BEGIN WORKING DATA

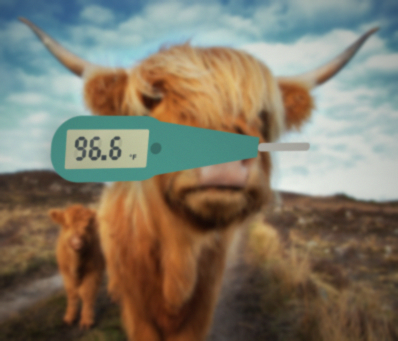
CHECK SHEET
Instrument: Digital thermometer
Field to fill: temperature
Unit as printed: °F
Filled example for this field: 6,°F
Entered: 96.6,°F
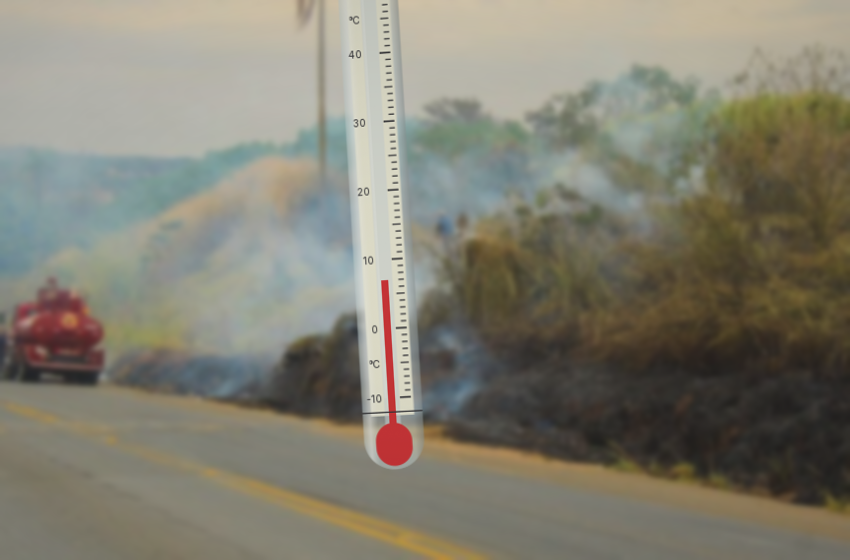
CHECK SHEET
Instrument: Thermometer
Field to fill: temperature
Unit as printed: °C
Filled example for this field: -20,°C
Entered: 7,°C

END WORKING DATA

Can you print every record above line for line, without changing a character and without the pictures?

**YOUR SOLUTION**
CHECK SHEET
Instrument: Digital thermometer
Field to fill: temperature
Unit as printed: °F
Filled example for this field: 6,°F
Entered: 96.6,°F
CHECK SHEET
Instrument: Thermometer
Field to fill: temperature
Unit as printed: °C
Filled example for this field: -20,°C
Entered: 7,°C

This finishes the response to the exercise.